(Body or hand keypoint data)
=== Section Start ===
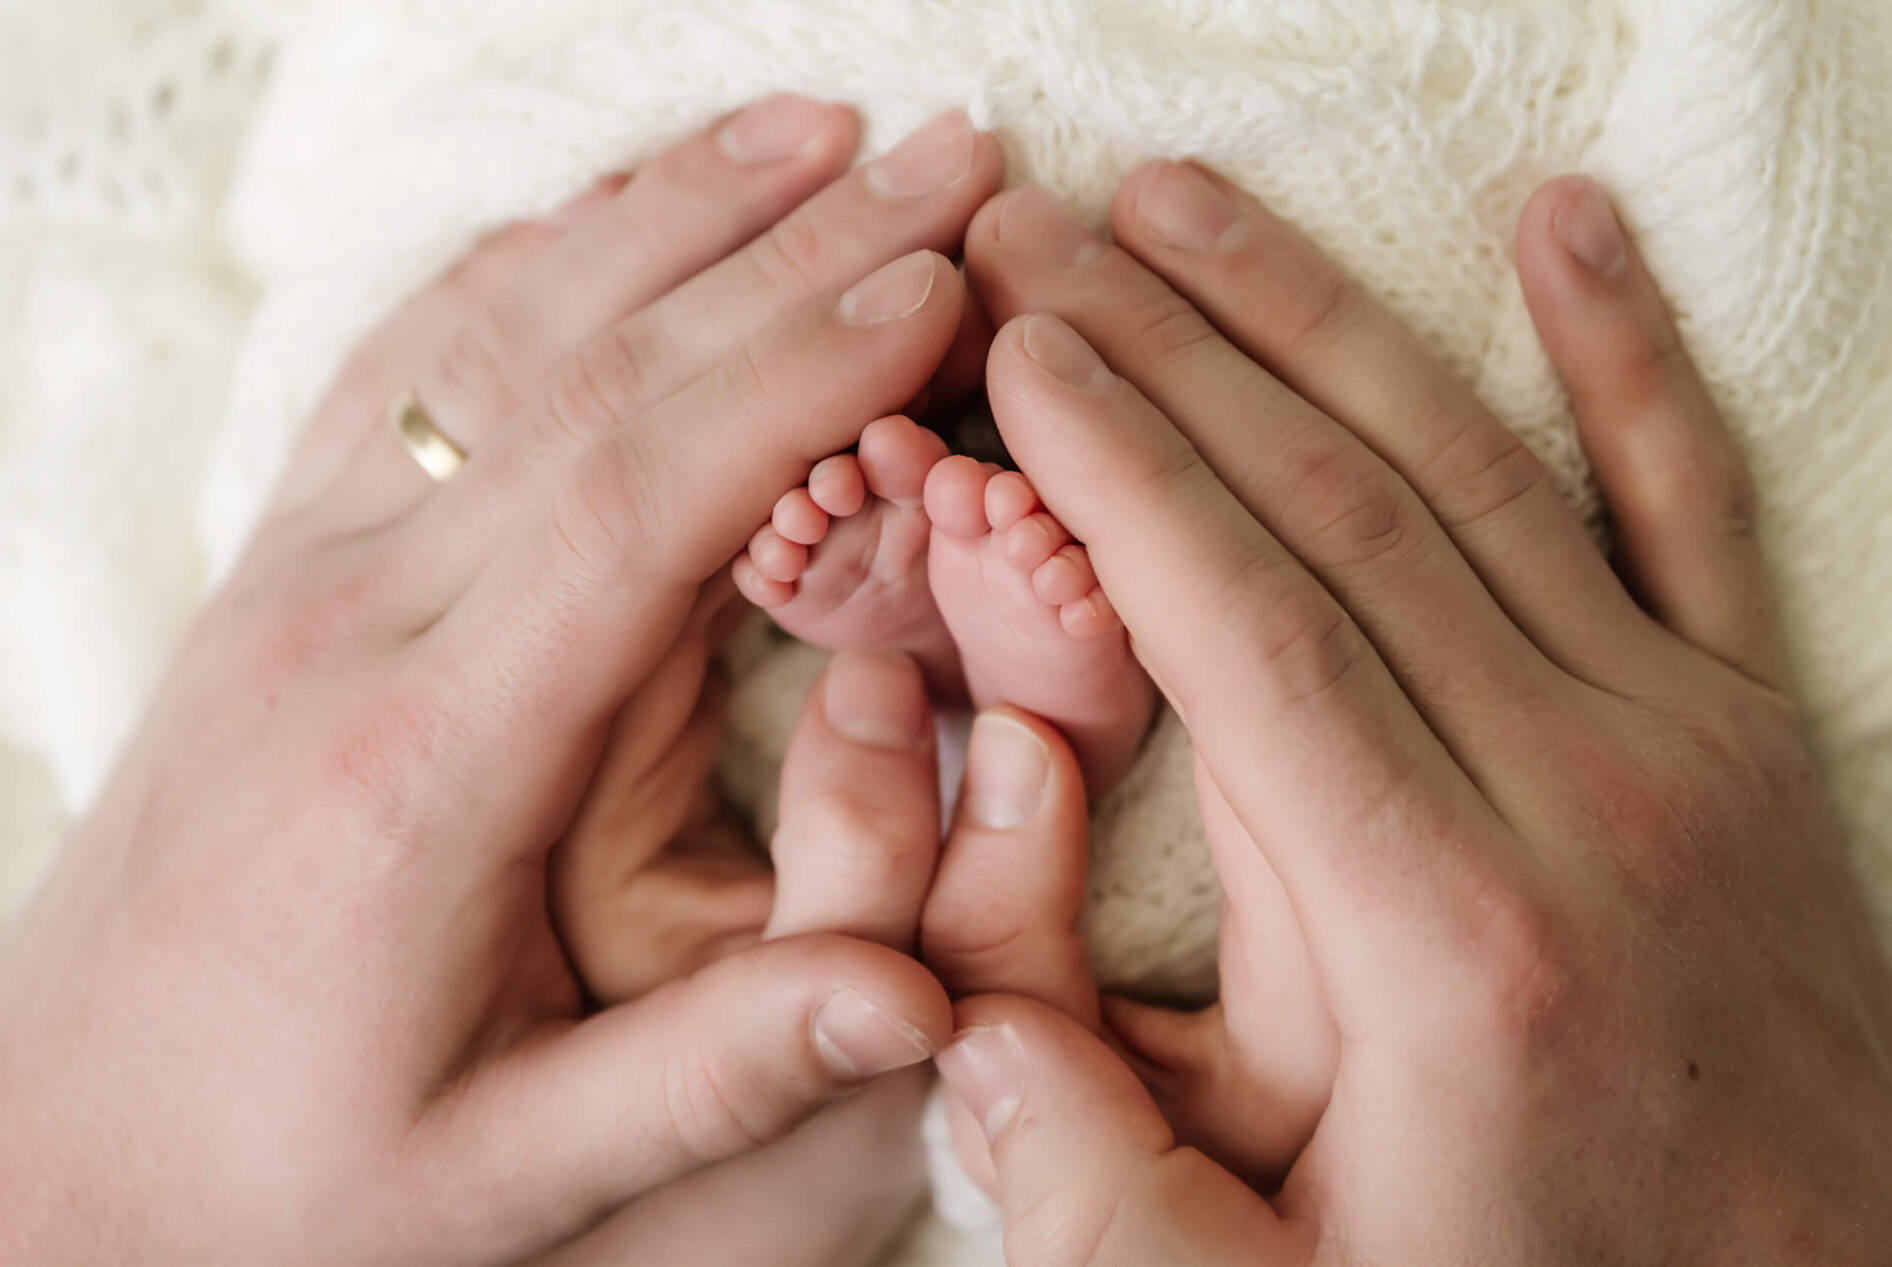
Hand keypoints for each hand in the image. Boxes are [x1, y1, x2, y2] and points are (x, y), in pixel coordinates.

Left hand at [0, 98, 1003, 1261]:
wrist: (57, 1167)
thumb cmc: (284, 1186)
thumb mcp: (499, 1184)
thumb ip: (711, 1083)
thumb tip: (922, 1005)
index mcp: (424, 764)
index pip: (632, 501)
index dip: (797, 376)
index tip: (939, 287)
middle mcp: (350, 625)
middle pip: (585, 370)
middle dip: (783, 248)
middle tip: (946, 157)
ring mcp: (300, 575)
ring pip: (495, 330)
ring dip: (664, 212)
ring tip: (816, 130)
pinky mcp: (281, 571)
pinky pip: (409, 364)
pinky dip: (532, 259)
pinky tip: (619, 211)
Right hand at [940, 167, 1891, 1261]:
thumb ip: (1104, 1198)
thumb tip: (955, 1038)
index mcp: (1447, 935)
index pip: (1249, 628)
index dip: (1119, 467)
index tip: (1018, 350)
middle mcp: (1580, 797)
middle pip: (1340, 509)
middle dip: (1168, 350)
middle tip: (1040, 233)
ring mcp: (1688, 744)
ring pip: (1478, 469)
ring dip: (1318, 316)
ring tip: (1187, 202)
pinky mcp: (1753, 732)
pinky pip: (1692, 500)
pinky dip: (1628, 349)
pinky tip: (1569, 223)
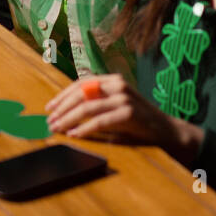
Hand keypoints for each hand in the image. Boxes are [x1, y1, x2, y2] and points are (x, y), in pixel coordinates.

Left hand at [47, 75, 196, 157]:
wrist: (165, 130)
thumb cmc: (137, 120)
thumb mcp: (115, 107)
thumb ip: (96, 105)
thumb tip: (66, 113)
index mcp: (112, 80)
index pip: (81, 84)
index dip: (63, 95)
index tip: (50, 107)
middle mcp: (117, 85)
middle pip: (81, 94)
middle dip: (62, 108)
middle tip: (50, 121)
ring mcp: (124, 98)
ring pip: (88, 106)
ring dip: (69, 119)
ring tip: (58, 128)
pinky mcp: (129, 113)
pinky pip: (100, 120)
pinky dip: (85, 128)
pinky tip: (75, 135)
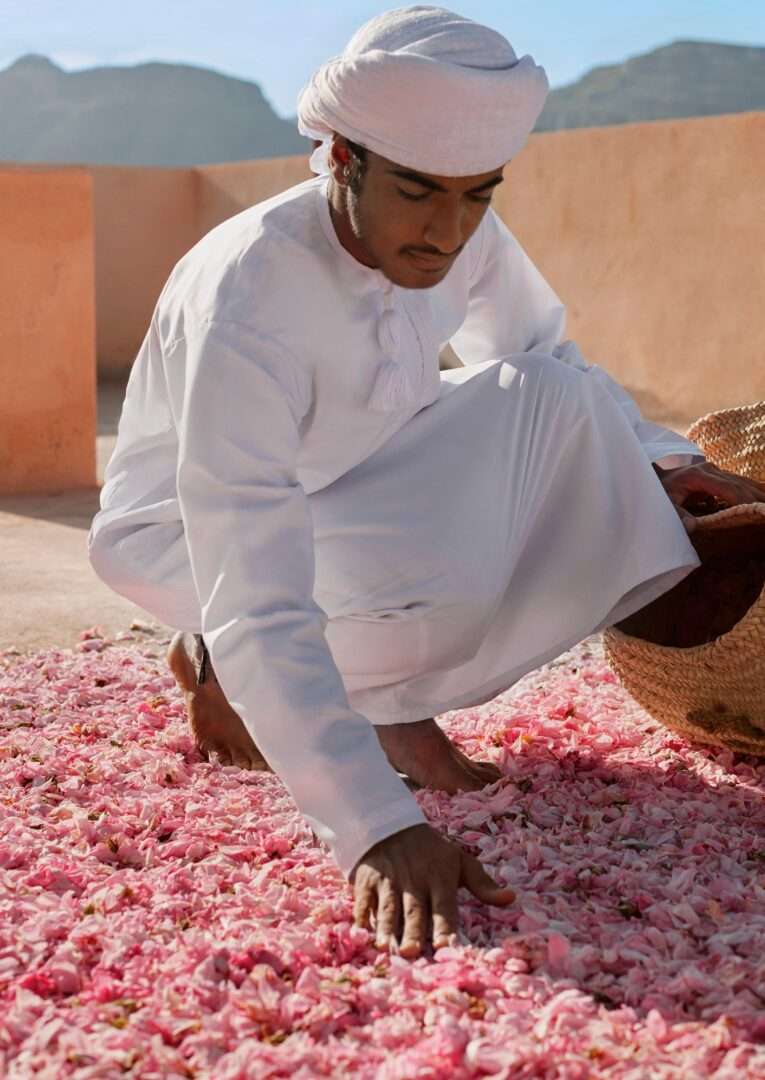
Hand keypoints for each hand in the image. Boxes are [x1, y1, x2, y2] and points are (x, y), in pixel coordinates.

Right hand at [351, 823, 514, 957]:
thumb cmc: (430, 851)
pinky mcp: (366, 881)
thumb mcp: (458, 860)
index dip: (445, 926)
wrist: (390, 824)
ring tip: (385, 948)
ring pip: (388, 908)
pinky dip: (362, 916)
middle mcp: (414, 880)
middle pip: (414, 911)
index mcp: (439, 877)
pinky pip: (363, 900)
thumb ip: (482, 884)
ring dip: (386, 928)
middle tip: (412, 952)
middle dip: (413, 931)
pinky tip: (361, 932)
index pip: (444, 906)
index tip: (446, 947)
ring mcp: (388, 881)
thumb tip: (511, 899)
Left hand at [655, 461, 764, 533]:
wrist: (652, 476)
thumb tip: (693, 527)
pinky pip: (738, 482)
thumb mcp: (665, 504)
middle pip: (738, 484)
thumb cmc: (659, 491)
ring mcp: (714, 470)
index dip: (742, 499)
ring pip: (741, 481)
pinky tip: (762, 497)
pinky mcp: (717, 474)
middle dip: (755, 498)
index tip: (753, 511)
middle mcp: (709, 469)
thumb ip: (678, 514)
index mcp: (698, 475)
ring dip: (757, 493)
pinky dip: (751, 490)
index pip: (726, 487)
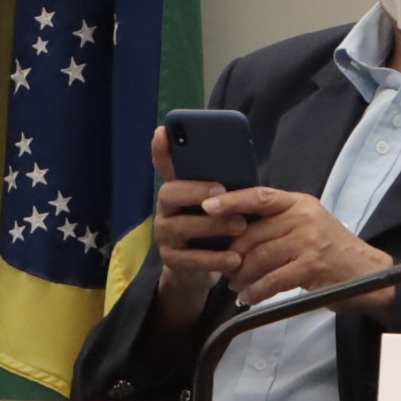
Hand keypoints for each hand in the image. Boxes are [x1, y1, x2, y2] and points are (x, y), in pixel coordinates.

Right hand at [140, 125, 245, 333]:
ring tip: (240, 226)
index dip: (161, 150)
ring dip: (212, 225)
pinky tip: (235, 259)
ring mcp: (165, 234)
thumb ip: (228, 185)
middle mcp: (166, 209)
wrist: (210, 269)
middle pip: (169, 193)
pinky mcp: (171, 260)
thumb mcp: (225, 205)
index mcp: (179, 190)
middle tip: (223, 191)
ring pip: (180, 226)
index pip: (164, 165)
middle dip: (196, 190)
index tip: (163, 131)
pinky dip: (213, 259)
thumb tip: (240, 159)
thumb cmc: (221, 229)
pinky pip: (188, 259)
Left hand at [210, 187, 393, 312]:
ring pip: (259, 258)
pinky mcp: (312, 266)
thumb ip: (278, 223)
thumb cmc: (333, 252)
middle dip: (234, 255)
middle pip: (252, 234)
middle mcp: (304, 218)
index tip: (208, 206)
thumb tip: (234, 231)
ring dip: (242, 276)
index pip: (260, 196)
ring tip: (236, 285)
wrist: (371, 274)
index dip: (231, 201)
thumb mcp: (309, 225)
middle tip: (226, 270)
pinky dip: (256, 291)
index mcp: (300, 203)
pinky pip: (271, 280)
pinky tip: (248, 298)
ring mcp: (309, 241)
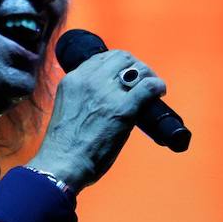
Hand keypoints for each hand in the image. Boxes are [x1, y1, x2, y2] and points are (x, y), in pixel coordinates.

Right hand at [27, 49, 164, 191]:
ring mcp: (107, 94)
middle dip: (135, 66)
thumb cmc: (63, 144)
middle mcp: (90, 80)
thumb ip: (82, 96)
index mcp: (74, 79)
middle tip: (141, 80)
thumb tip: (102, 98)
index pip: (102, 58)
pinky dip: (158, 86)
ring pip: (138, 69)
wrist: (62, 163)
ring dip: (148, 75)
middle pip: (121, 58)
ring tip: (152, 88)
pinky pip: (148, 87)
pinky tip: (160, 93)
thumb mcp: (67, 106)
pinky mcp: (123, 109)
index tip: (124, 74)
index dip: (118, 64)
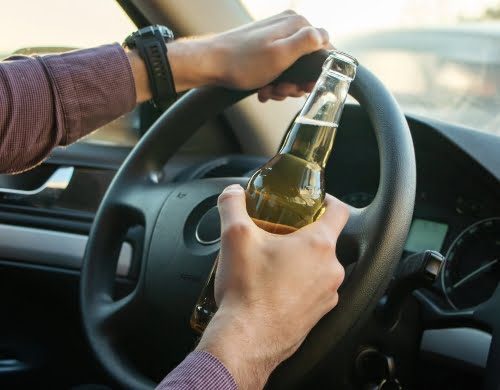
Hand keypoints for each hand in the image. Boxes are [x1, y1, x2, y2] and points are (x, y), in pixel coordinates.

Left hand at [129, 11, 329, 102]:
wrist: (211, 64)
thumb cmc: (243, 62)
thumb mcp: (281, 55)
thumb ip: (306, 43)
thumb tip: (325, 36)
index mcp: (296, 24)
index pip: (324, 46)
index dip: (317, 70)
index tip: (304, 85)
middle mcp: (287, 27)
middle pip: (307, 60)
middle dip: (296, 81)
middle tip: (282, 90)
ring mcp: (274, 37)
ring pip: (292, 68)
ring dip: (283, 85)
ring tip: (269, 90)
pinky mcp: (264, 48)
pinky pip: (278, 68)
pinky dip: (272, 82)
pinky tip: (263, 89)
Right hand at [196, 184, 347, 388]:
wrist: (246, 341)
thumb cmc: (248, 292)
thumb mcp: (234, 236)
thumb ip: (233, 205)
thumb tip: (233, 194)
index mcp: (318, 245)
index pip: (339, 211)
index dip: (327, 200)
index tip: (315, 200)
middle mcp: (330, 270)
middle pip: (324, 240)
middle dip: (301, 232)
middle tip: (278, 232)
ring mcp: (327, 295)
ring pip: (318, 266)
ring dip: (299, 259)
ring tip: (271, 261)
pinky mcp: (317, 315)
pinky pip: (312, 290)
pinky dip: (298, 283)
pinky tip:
=== Section End ===
#### EXERCISE AIM:
In the copy, include exactly the lines from the one with "pinky mcp: (312, 266)" through the final line of the entries above, both ends counted, and no pictures.

#### RESULT OF THE TASK:
pinky mcp: (312, 266)
thumb ip: (278, 223)
thumb cmc: (333, 252)
middle dip: (234, 255)
middle pip: (252, 234)
middle mcp: (304, 218)
index tip: (208, 206)
thumb tip: (234, 231)
ring dip: (242, 276)
index pip: (260, 196)
ring tip: (236, 285)
wrist: (371, 274)
index dip: (231, 201)
thumb mcp: (309, 225)
middle tip: (226, 270)
pinky dip: (256, 291)
index mcp: (300, 203)
pinky pip: (271, 280)
pinky tip: (248, 298)
ring mcp: (309, 241)
Hand keypoints for each hand in the image. Boxes are [x1, y1, x2, y2] and points are (x, y), in pixel coordinates.

Right hand at [27, 49, 164, 191]:
ring mcp: (107, 94)
middle dip: (135, 66)
thumb cmc: (63, 144)
middle mcp: (90, 80)
thumb ip: (82, 96)
index mcp: (74, 79)
middle tip: (141, 80)
thumb tip: (102, 98)
index pip: (102, 58)
pinky dip: (158, 86)
ring pip: (138, 69)
wrist: (62, 163)
ring dip: (148, 75)
middle pip: (121, 58)
ring tip: (152, 88)
pinky pip: (148, 87)
pinky tip: (160, 93)
thumb mcp: (67, 106)
pinky mcp: (123, 109)
index tip: (124, 74)
index dip: (118, 64)
Hand keypoints for each hand in the image. Boxes are [x1, y1, x2, y2] and points are (x, y), in pixel coordinates.

Left hand at [129, 11, 329, 102]:
wrist: (211, 64)
thumb cmc: (243, 62)
thumb mcp: (281, 55)
thumb ip: (306, 43)
thumb tip: (325, 36)
index mcp: (296, 24)
index pip: (324, 46)
index dip: (317, 70)
index tip: (304, 85)
middle mcp: (287, 27)
middle pip: (307, 60)
middle dip: (296, 81)
middle tip: (282, 90)
ring mcp: (274, 37)
ring pip: (292, 68)
ring dip: (283, 85)
ring tip: (269, 90)
pinky mcp: (264, 48)
pinky pip: (278, 68)
pinky dip: (272, 82)
pinky tip: (263, 89)
Right hand at [196, 184, 347, 388]:
wrist: (246, 341)
thumb cmc: (248, 292)
thumb mcp: (234, 236)
thumb ip: (233, 205)
thumb tip: (233, 194)
index mcp: (318, 245)
index pip: (339, 211)
index dip: (327, 200)
index tip: (315, 200)
middle mcp: (330, 270)
middle pip: (324, 240)
middle dip: (301, 232)
middle tip: (278, 232)
ring mcp: (327, 295)
ring pip: (318, 266)
ring dip: (299, 259)
ring tip: (271, 261)
pinky mcp: (317, 315)
pinky pip: (312, 290)
pinky dip: (298, 283)
pinky tip:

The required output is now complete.